Да Коста посмотрел на меня близорукими, испорченными микроскопом глазами. Мне показалось, что в них мелькнуло удивление и слабый след волнения. Брови его поднялись и образовали нечто подобное перевернутой римской цифре пять. Он меня узнал. Но в следующий миг в его глазах зажглись злые огоньки. Может быть, он вспомнил, что моя страна уже принадлежит к социалистическому миру. Впрочем, вряд ли причиной его злости была политическая враждебность. У подобных людей нет даже политических убеждений. Он был раздражен лишь тем, что его потревожили.
– Нет, – ответил он. – Я его не знаю.
– Но этот господин утверждает, что знает вас по институту Кахаля в Мадриде, – сказал комиссар настойчиво.
– Возможно, – равнодушно согласился Да Коста. – Там работали всякие иностранцы!
– Он утверждает также, что вы переписываетесь, – продолжал комиссар, – и что он сошел в Рио-де-Жанейро, чтобы встретиться с вами.
– Встретиться со мной?… – взорвался Да Коста. – Я не имею ничего общего с этим субъектом.
– Но в его блокноте мы нашли ваш адрес. Что вы скажете по этому поводу?
– Любой большевистский агент может записать мой адрес в свой блокнот.
Вспыльчивость всегда враг логики.
– Откуда вы знаете, что этот сеньор – большевистский агент? – с ноткой нетерпения спросил комиссар.
– Я предполагаю, что вы считаете его агентом, – быстро поправился Да Коста.
– Мы пока еще ничего не считаем, – ответил комиссар, холодно глядя на знаменитого анатома.
– Простите, господин комиссар, – вмешался я спокойно. – Я обознался… Я надеялся разыскать здесь не бразильского, а португальского анатома Да Косту из Коимбры, который, по моим сведениям, приглашен читать лекции в Рио-де-Жанейро.
– Что вы хотите сказать этой грубой ложью? – оскорбленно спросил комиссар.
– Только то, что и я не знаю этого субъекта… – сказал я сердито. – Это и не профессор вовсе, а жалкий ремесленник в анатомии, у него нет ничего общего с истинным ученым, обладающим достоинством.
– Как вы смеете?… – крикнул в бешенстве профессор Да Коста.
– Тише, профессор, – оборвал его комиссар. – Здесь не ученый совет.
– Большевистский агент!.. Провокатор!.. Негодяй!.. – раскипятился знаменитый анатом.
– Профессор Да Коста, – заметил я с досадой, – я не завидую вашим студентам.
– А я жалею ваших! – прохрипел Да Коста.
– Почему вы их жалеете? – спросил я ехидно. – Уж не потому ли, что я не забиваю им головы анатомическими доказательствами бессмертия души?
– Тише, господа, – вмешался комиссар. – Я не могу из-за вас работать… Вы забываете, что вы арестованы.
Он опять нажал кнопку звонка.
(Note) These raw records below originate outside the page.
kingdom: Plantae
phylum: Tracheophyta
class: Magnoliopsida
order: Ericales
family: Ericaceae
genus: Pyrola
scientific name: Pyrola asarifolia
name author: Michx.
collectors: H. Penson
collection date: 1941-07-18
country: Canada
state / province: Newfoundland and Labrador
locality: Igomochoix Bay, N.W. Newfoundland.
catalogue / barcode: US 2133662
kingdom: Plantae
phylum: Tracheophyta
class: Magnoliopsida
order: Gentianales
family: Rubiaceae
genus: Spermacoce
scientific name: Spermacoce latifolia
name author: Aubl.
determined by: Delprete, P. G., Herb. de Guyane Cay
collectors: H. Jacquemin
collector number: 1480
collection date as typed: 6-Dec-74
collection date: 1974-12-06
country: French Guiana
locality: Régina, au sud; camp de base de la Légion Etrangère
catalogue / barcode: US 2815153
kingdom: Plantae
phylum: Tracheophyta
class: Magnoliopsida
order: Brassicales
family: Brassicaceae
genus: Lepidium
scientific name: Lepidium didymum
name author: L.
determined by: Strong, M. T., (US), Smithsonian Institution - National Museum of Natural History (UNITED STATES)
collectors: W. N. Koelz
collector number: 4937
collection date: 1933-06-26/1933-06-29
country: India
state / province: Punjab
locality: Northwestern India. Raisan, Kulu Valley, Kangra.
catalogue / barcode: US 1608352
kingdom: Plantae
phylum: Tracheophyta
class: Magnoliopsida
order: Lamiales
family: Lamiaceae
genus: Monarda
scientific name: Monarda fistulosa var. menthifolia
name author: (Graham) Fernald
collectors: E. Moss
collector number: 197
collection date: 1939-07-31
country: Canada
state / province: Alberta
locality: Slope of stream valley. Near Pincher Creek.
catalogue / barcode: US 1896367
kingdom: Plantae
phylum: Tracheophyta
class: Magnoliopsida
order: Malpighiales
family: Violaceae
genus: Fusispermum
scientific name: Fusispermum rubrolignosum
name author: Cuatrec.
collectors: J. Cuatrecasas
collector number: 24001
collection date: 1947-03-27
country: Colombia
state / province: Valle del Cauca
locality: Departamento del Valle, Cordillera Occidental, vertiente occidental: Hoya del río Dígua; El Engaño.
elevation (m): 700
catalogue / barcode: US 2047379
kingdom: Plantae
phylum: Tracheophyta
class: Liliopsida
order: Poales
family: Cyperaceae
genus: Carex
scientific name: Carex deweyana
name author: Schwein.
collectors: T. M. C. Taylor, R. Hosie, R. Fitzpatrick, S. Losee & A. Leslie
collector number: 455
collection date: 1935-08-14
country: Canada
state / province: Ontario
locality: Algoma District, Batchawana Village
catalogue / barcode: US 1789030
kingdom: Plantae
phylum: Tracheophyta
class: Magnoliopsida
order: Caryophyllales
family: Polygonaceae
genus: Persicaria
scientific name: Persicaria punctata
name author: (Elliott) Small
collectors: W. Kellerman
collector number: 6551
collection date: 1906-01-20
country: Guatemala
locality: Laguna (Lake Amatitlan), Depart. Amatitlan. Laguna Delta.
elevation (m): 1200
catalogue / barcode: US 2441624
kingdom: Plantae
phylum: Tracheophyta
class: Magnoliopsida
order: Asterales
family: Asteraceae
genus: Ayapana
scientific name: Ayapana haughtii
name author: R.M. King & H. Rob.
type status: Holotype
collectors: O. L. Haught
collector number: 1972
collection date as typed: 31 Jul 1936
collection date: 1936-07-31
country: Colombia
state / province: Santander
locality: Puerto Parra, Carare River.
Вошел полицейский-квартерон.
– Сержант Гонзага! – приказал он полицейскому. – Отведите профессора Да Косту снять отпечатки пальцев и сразу же отпустите его.
Затем комиссар обратился ко мне:
– А вам, сеньор, даю четверть часа на то, чтобы вы немедленно вернулись на свой пароход. И советую не выходить в Баие или в каком-либо другом бразильском порту.
– Больше я не сделаю подобной глупости!.. – заявил я решительно.
Выходя из кабинета комиссара, мы с Да Костой обменялись холодными, презрительными взглядами.
Чтобы пассажиры парохода не видели, как федеральная полиция насильно выпроваживает меня из города, я попросил сержанта Гонзагу не провожать меня до причала, а оставить на трамвайной остановке. Он согласился, но за это потребовал пятьдесят крузейро и пачку английских сигарет. Состоявшаяся сделка вдохновила нас еще на одну. За триста крузейро, равнявшихся пяти долларам, сержант отдал мне пакет кофе от Анетты Жераес, который он прихватил с собой и который по закону подлежал конфискации и сдаче в таможню. В заключение он поинтересовался, не хочу ли я приобрести сушеные листья коки, снимающие усталость, если их пожевать, но я ответил, что не нуждаюсь в этом зелье. Мы расстались вполне довольные друг другом.